**OPDRACHTEN**
[A] Noem alle gehuchten die de tekst over steengoed uit Westerwald tot de groep Westerwald rekent.
[B] Zet deze zin uit de tekst over steengoed uit Westerwald om in het Engels: "De bloeiperiode van de steengoed productie in Westerwald ligt in de 17e en 18e eeuw."

Steengoed uit Westerwald

  • Steengoed (Periode 1 & 2 & 3 en 4)

Ook wel Kannenbackerland genoemd, gelegen op de Oost oever van de Rijn tegenover Koblenz. In de17e en 18e eeuw vonden we rond Westerwald een aantal gehuchten waar ook steengoed werd geproduceerd, deze vallen allemaal onder de groep Westerwald. Het gaat hierbij om Hohr, Grenzhausen, Grenzau en Urbar. Over de productie in de 14e eeuw is zo goed als niets bekend. Wat wel zeker is, is dat er werd gewerkt in de Siegburg traditie en hierdoor dus slecht te onderscheiden. In de 15e eeuw zien we kleine hoeveelheid oranje rood gevlamd steengoed. Rond 1590 begon er een verplaatsing op te treden van pottenbakkers uit Raeren naar Westerwald. De regio rond Rearen had te lijden onder oorlogshandelingen, en de concurrentie in Raeren zelf was waarschijnlijk te groot geworden. Hier werd samen met familie Knütgen uit Siegburg, en de Remy familie uit de Elzas de pottenbakkerij van Westerwald gesticht. Pas nadat in 1632 de pottenbakkers die Siegburg ontvluchte zich in Altenrath en Westerwald vestigeden, weten we meer over de productie in Westerwald. Hierdoor is het in de eerste helft van de 17e eeuw niet te zeggen of een product uit Raeren, Siegburgh of Westerwald afkomstig was. De bloeiperiode van de steengoed productie in Westerwald ligt in de 17e en 18e eeuw. Kenmerkend voor dit steengoed is een kobaltblauwe tot paarse engobe (Afbeelding 1). De meeste producten werden via Keulen verhandeld, en worden daardoor vaak ten onterecht Keuls aardewerk genoemd. In Westerwald werd toen het steengoed vanuit de Renaissance naar de Barok gevoerd. In de 18e en 19e eeuw was deze regio vooral bekend om zijn productie van kleipijpen. Tegenwoordig wordt er nog witbakkend aardewerk geproduceerd.

**AANGELEVERD MATERIAAL**
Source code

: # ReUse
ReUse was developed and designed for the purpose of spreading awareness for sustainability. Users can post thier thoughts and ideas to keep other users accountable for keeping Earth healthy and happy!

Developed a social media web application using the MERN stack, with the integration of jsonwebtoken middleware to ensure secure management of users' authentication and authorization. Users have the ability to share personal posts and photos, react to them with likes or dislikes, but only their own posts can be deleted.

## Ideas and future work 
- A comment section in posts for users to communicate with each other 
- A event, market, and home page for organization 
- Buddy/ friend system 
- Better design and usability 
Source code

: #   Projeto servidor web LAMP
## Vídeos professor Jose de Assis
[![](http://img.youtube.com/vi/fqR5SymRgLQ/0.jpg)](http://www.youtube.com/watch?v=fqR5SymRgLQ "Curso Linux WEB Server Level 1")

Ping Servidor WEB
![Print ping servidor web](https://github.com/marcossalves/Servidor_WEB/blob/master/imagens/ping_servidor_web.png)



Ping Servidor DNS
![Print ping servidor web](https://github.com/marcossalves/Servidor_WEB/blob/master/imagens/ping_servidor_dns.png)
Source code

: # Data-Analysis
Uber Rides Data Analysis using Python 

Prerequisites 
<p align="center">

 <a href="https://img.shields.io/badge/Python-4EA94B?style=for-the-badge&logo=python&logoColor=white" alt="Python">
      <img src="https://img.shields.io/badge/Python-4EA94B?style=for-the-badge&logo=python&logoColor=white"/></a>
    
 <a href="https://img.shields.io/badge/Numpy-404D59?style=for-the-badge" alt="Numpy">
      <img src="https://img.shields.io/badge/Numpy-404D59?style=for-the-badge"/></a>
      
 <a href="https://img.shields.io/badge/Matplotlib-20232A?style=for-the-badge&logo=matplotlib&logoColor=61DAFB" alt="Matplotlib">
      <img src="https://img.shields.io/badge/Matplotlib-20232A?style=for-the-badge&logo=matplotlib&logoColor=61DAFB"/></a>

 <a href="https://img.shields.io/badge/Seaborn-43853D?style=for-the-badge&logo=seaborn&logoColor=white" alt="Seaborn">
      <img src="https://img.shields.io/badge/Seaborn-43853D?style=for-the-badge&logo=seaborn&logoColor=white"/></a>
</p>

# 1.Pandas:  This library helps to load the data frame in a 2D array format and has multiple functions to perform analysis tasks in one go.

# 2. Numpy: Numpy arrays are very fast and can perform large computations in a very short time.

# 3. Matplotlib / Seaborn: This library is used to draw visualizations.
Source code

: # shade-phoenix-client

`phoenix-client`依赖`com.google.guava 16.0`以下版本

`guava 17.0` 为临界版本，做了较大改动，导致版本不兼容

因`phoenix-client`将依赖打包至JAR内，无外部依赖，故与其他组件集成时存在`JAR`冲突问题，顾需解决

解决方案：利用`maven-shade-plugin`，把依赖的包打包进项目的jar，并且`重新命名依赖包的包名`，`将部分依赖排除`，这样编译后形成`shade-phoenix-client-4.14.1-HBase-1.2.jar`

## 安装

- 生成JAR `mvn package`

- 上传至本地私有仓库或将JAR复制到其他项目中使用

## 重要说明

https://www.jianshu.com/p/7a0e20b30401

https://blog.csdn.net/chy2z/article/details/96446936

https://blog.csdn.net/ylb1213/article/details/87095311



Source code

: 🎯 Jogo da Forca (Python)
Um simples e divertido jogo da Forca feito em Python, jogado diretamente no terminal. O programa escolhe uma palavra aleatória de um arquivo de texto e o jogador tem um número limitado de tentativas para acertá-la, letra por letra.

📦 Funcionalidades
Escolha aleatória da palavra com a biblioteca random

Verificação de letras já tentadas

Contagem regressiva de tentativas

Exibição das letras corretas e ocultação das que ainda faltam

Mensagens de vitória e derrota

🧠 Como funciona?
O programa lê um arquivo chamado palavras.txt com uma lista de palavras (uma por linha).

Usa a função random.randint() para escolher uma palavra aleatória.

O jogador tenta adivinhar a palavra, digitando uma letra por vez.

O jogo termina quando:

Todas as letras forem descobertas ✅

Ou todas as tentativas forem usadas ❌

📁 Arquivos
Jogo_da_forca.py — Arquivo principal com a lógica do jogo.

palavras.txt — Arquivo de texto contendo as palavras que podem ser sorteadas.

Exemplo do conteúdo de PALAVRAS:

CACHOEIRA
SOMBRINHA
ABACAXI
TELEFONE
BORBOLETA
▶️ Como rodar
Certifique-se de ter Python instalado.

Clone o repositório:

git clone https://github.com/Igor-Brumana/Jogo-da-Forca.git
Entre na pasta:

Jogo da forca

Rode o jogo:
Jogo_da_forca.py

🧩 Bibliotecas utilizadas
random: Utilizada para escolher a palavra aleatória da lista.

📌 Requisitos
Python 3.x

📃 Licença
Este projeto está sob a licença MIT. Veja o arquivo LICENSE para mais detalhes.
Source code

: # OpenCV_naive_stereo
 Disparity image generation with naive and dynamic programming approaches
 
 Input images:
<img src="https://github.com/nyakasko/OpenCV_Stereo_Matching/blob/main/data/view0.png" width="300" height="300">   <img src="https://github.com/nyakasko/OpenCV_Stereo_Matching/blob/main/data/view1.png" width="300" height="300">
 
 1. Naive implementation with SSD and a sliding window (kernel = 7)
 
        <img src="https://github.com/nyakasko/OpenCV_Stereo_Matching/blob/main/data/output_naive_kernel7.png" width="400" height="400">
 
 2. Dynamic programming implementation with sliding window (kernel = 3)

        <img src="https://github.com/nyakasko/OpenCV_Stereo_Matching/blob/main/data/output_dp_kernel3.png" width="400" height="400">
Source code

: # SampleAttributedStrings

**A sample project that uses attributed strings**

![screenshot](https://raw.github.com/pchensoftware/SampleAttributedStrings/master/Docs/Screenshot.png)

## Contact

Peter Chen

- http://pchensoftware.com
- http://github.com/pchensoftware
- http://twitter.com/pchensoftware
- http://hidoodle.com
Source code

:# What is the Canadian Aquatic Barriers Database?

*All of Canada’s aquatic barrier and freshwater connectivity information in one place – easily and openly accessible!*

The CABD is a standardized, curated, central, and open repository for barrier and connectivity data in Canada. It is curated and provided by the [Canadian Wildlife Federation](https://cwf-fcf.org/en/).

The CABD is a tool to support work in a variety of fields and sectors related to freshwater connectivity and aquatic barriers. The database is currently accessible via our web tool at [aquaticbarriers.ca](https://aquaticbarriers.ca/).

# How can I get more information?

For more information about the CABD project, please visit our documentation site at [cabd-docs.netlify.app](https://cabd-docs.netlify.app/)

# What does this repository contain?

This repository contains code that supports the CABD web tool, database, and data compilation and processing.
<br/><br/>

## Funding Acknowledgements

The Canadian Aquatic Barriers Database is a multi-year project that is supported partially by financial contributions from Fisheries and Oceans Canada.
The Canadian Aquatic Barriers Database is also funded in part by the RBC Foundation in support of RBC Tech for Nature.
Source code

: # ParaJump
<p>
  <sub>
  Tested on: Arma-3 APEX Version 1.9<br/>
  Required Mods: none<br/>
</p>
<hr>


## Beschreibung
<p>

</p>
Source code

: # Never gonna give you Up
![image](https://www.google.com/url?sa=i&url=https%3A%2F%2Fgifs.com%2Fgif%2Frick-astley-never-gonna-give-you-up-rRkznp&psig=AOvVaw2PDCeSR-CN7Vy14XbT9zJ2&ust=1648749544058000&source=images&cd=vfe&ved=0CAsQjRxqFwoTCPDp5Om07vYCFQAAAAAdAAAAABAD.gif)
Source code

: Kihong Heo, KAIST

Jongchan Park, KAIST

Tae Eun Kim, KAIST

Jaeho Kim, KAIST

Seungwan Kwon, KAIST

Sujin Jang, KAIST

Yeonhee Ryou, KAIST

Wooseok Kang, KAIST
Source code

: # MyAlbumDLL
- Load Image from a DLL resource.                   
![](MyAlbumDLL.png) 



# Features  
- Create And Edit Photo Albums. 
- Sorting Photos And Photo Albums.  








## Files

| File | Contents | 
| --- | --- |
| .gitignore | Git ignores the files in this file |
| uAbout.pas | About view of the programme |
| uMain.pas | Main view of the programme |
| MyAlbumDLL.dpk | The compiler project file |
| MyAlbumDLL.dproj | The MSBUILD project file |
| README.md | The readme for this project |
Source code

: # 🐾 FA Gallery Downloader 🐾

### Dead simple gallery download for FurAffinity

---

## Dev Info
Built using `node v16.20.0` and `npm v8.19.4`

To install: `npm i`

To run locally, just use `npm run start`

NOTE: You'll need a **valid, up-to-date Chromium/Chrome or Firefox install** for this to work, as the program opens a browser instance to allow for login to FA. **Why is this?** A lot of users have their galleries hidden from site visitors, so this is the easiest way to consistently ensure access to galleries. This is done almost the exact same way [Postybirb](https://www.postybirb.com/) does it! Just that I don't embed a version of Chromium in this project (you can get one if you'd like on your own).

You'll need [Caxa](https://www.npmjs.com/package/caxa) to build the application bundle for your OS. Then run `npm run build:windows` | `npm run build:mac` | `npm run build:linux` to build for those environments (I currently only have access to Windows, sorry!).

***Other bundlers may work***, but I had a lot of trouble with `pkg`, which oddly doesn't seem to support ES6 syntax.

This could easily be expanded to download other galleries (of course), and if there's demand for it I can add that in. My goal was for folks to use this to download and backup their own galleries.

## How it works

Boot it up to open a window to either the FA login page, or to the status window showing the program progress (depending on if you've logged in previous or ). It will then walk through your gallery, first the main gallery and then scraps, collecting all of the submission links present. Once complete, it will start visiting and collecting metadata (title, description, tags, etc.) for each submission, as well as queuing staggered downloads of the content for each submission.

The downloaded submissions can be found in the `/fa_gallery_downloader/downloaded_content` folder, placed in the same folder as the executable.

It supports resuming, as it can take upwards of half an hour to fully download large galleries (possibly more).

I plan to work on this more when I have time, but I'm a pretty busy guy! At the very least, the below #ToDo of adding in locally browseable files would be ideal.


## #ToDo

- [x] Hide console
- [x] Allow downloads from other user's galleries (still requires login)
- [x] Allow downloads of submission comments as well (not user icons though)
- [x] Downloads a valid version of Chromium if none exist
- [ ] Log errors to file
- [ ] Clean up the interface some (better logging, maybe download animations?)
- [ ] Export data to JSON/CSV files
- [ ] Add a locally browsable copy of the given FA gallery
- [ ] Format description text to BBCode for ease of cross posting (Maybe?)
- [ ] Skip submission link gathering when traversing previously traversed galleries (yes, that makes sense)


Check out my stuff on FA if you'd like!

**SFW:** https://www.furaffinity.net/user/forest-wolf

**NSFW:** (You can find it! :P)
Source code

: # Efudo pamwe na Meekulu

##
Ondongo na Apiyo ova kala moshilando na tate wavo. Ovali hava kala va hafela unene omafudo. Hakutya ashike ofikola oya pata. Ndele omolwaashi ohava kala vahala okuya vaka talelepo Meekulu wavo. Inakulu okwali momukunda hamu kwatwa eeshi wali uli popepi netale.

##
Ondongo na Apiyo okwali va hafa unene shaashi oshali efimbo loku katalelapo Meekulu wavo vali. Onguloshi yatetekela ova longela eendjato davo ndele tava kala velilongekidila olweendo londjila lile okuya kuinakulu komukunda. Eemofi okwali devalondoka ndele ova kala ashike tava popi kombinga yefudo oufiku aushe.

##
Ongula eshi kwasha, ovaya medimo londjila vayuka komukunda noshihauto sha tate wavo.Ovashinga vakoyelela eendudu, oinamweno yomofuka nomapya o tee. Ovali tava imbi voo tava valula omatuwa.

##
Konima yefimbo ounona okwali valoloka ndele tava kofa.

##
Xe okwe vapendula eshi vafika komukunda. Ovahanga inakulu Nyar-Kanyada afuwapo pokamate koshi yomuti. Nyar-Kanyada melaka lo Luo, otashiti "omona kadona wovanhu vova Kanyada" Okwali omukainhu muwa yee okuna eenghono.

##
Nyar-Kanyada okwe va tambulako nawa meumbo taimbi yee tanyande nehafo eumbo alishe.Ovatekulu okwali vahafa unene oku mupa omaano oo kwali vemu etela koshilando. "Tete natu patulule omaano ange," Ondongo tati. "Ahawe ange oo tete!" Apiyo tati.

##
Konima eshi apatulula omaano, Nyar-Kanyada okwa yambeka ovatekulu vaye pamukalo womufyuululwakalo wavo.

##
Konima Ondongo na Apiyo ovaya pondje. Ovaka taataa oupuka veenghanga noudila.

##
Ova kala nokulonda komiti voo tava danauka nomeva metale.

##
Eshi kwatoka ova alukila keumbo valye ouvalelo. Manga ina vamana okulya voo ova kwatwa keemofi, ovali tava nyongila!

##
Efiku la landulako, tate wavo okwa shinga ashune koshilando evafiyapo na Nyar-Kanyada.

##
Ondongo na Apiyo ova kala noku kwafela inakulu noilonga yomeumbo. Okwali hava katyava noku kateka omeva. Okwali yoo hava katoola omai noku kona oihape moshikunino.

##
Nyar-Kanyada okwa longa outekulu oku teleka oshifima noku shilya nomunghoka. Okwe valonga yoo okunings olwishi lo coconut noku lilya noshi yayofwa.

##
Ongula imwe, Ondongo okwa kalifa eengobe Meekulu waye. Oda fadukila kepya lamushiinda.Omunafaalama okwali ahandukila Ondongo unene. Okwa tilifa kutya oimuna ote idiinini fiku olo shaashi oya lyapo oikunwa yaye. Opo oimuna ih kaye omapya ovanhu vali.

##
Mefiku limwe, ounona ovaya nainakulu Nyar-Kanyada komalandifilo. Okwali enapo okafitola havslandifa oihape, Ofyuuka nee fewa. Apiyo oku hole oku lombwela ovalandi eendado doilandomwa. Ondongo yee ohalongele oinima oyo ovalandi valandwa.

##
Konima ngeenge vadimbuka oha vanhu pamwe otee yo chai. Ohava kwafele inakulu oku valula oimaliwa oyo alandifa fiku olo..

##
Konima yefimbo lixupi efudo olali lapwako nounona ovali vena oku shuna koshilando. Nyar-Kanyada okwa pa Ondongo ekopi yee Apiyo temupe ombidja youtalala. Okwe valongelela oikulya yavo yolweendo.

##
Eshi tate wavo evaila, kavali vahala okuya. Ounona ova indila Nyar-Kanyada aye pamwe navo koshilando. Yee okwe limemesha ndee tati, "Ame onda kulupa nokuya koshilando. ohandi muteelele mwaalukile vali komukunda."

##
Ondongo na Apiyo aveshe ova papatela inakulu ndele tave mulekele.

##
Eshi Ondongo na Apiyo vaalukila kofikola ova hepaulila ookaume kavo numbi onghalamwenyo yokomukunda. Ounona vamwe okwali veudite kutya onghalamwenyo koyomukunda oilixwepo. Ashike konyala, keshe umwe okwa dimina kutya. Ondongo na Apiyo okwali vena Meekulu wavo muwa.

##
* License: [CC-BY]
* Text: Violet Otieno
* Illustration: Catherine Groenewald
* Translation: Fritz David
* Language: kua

**UITWERKINGEN PER OPDRACHT**
[A] Hohr, Grenzhausen, Grenzau en Urbar.

[B] The heyday of stoneware production in Westerwald falls in the 17th and 18th centuries.